For the most part, the mosquito nets served their purpose. I can think of only one occasion when I’d inadvertently allowed a flying critter into the net with me. On that particular day, the critter was my teacher, but only in the form of a buzzing that swept by my ears from time to time. The mosquito nets were not effective at preventing lizards from entering, but that’s a story for a different day.

The Dhamma talks were in the evenings, around the time that people outside the monastery would call dinnertime. Kort Che Saydaw or Sayadaw U Nanujjota would deliver teachings in Burmese to a packed meditation hall, monks at the front, laymen in the middle, nuns behind them, and laywomen in the rear.

But I didn’t attend those Dhamma talks because I didn’t understand Burmese. English speaking yogis such as myself attended a translated-version of the Dhamma talks in a nearby hut. There were about a dozen of us. And there were no mosquito nets there.

During those Dhamma talks, I was assaulted by the insects of Myanmar’s forest. The mosquitos were almost unnoticeable, though I worried of illness. Most of the flies were simply annoying, crawling about as they did in search of new rivulets of sweat that poured down my head, neck, and arms. There was this one sort of fly, however, a Terrible fly. It didn’t just lap at my sweat. It bit into my arms with a force that belied it size, initiating a searing, burning pain that lasted many minutes.

Most of the insects I just sat with, doing my best to mindfully note their presence. But not the Terrible fly. I felt rage towards it. It disrupted my mindfulness like nothing else. I wanted it to die and, despite my best efforts, I found myself swatting at it.

Finally, frustrated with the Terrible fly, I spoke with the English-speaking nun who facilitated our Dhamma talks.

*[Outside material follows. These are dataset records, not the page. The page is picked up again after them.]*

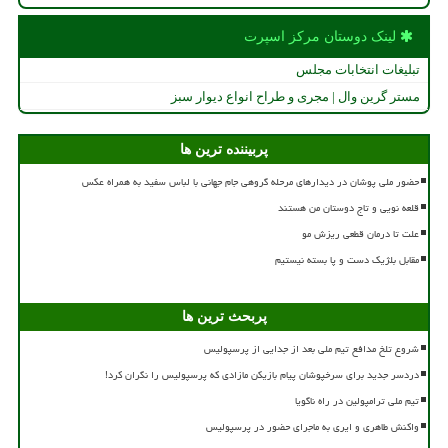
لینک دوستان مركز اسپرت
تبلیغات انتخابات مجلس
مستر گرین وال | مجری و طراح انواع دیوار سبز
پربیننده ترین ها
حضور ملی پوشان در دیدارهای مرحله گروهی جام جهانی با لباس سفید به همراه عکس
قلعه نویی و تاج دوستان من هستند
علت تا درمان قطعی ریزش مو
مقابل بلژیک دست و پا بسته نیستیم
پربحث ترین ها
شروع تلخ مدافع تیم ملی بعد از جدایی از پرسپولیس
دردسر جدید برای سرخپوشان پیام بازیکن مازادی که پرسپولیس را نگران کرد!
تیم ملی ترامپولین در راه ناگویا
واکنش طاهری و ایری به ماجرای حضور در پرسپولیس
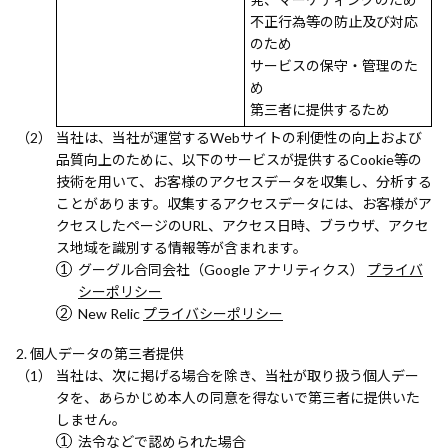
不正行為等の防止及び対応
のため
サービスの保守・管理のた
め
第三者に提供するため
当社は、当社が運営するWebサイトの利便性の向上および
品質向上のために、以下のサービスが提供するCookie等の
技術を用いて、お客様のアクセスデータを収集し、分析する
ことがあります。収集するアクセスデータには、お客様がア
クセスしたページのURL、アクセス日時、ブラウザ、アクセ
ス地域を識別する情報等が含まれます。
グーグル合同会社（Google アナリティクス）
プライバ
シーポリシー
New Relic
プライバシーポリシー
個人データの第三者提供
当社は、次に掲げる場合を除き、当社が取り扱う個人デー
タを、あらかじめ本人の同意を得ないで第三者に提供いた
しません。
法令などで認められた場合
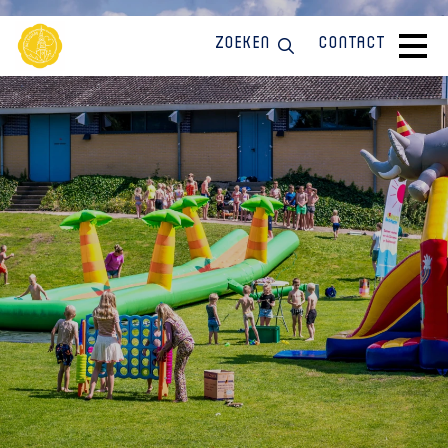
Zoeken
Contact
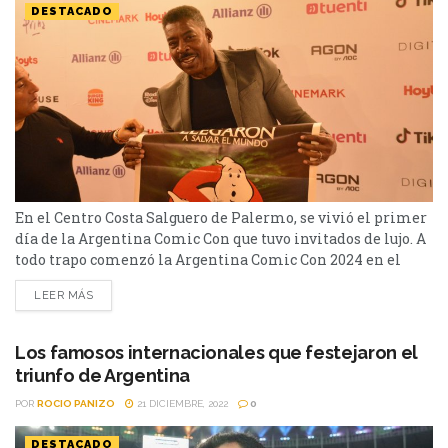
DESTACADO
En el Centro Costa Salguero de Palermo, se vivió el primer
día de la Argentina Comic Con que tuvo invitados de lujo. A
todo trapo comenzó la Argentina Comic Con 2024 en el
Centro Costa Salguero de Palermo. En el Mainstage se
LEER MÁS
presenció el concierto de la banda SOUNDTRACK con las
mejores canciones de los videojuegos favoritos de todos
los...
Los famosos internacionales que festejaron el
triunfo de Argentina
POR
ROCIO PANIZO
21 DICIEMBRE, 2022
0
DESTACADO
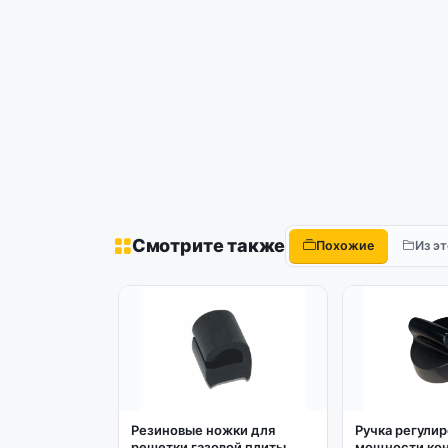
Смотрите также
Похожие
Из э
Резиновые ножки для
Ручка регули
решетки газовой плиты
мощности ко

“You must be more mindful,” she said to me. “When your mindfulness is strong enough, it will penetrate beneath the pain and you will see it for what it is.”

I just looked at her feet. We weren’t allowed to make eye contact.

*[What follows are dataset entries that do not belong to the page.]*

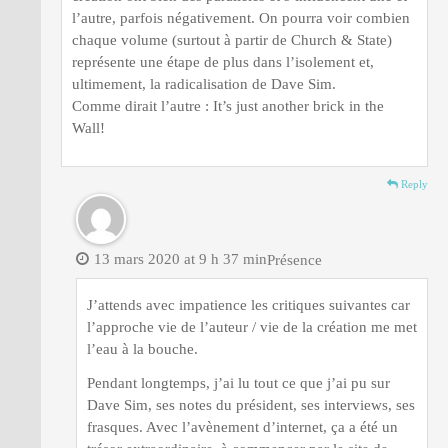
l’autre, parfois négativement. On pourra voir combien
chaque volume (surtout à partir de Church & State)
représente une étape de plus dans l’isolement et,
ultimement, la radicalisation de Dave Sim.
Comme dirait l’autre : It’s just another brick in the
Wall!
Reply
13 mars 2020 at 9 h 37 min
Présence
J’attends avec impatience les critiques suivantes car
l’approche vie de l’auteur / vie de la création me met
l’eau à la bouche.
Pendant longtemps, j’ai lu tout ce que j’ai pu sur
Dave Sim, ses notes du président, ses interviews, ses
frasques. Avec l’avènement d’internet, ça a été un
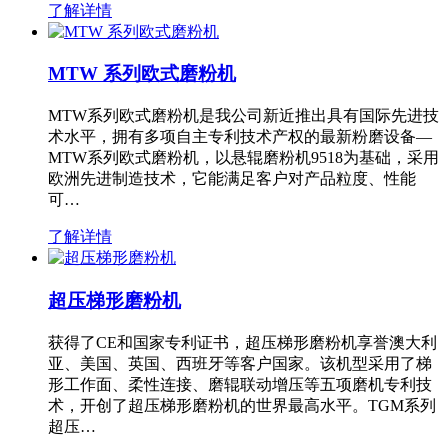
了解详情
MTW 系列欧式磨粉机
MTW系列欧式磨粉机是我公司新近推出具有国际先进技
术水平，拥有多项自主专利技术产权的最新粉磨设备—
MTW系列欧式磨粉机，以悬辊磨粉机9518为基础，采用
欧洲先进制造技术，它能满足客户对产品粒度、性能
可…
了解详情
超压梯形磨粉机
获得了CE和国家专利证书，超压梯形磨粉机享誉澳大利
亚、美国、英国、西班牙等客户国家。该机型采用了梯
形工作面、柔性连接、磨辊联动增压等五项磨机专利技
术，开创了超压梯形磨粉机的世界最高水平。TGM系列
超压…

“Before I became a nun,” she continued, “before I started practice, I killed many flies and mosquitos. I will never know how many. One thing that helped me in the beginning was that the discomfort I felt from the mosquitos could be seen as kamma, as a way of working through the harm I had inflicted.”

She lifted her arms and opened her palms outward in a gesture of welcome. “Dinnertime”, she said, offering her body as a feast for the insects. “Mindfulness can be of great service to the mosquitos.”

The very next day, I was yet again assaulted by the Terrible fly. It found the soft skin on the inside of my wrist and bit into it. Again and again it bit into my wrist, but I did not swat at it. To be sure, it was painful. To be sure, it was nearly unbearable and my body tensed during a bite and in anticipation of the next one. But I did not swat at it.

At the close of the Dhamma talk, I rose from my cushion and approached the nun. Feeling good about myself, I held out my arm so that she could see the garland of welts that extended up my forearm.

“Very good”, she said, “and now you can take a look at your pride.”